→ WRITTEN EXERCISE
Write out the lines below word for word, with every character and bracketed number unchanged.

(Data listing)
============

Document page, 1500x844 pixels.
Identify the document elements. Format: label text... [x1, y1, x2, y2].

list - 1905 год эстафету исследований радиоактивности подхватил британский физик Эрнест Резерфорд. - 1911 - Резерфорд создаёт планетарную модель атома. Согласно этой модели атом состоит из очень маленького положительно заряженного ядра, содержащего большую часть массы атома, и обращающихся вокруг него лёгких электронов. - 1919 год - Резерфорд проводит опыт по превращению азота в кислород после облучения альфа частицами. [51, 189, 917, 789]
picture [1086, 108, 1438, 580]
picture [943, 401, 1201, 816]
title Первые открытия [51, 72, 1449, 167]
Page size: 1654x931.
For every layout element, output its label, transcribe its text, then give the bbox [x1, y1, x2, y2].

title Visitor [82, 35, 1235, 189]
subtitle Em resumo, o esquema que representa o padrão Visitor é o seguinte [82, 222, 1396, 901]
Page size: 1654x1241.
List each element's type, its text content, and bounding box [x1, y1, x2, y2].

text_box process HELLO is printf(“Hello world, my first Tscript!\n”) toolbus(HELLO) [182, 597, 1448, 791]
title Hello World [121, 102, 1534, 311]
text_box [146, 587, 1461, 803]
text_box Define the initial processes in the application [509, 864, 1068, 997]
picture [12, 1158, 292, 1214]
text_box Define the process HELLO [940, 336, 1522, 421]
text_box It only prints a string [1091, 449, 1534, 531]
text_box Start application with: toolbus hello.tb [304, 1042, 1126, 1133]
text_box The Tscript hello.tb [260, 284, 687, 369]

============

→ REPLY
Document page, 1500x844 pixels.
Identify the document elements. Format: label text... [x1, y1, x2, y2].

list - 1905 год эстафету исследований радиоактивности подхватил британский физик Эрнест Резерфорд. - 1911 - Резерфорд создаёт планетарную модель атома. Согласно этой модели атом состоит из очень маленького положительно заряженного ядра, содержащего большую часть массы атома, и обращающихся вокруг него лёгких электронов. - 1919 год - Резерфорд проводит опыт по превращению азота в кислород после облучения альфа частицами. [51, 189, 917, 789]
picture [1086, 108, 1438, 580]
picture [943, 401, 1201, 816]
title Первые открытия [51, 72, 1449, 167]
Page size: 1654x931.
For every layout element, output its label, transcribe its text, then give the bbox [x1, y1, x2, y2].

title Visitor [82, 35, 1235, 189]
subtitle Em resumo, o esquema que representa o padrão Visitor é o seguinte [82, 222, 1396, 901]
Page size: 1654x1241.
List each element's type, its text content, and bounding box [x1, y1, x2, y2].

text_box process HELLO is printf(“Hello world, my first Tscript!\n”) toolbus(HELLO) [182, 597, 1448, 791]
title Hello World [121, 102, 1534, 311]
text_box [146, 587, 1461, 803]
text_box Define the initial processes in the application [509, 864, 1068, 997]
picture [12, 1158, 292, 1214]
text_box Define the process HELLO [940, 336, 1522, 421]
text_box It only prints a string [1091, 449, 1534, 531]
text_box Start application with: toolbus hello.tb [304, 1042, 1126, 1133]
text_box The Tscript hello.tb [260, 284, 687, 369]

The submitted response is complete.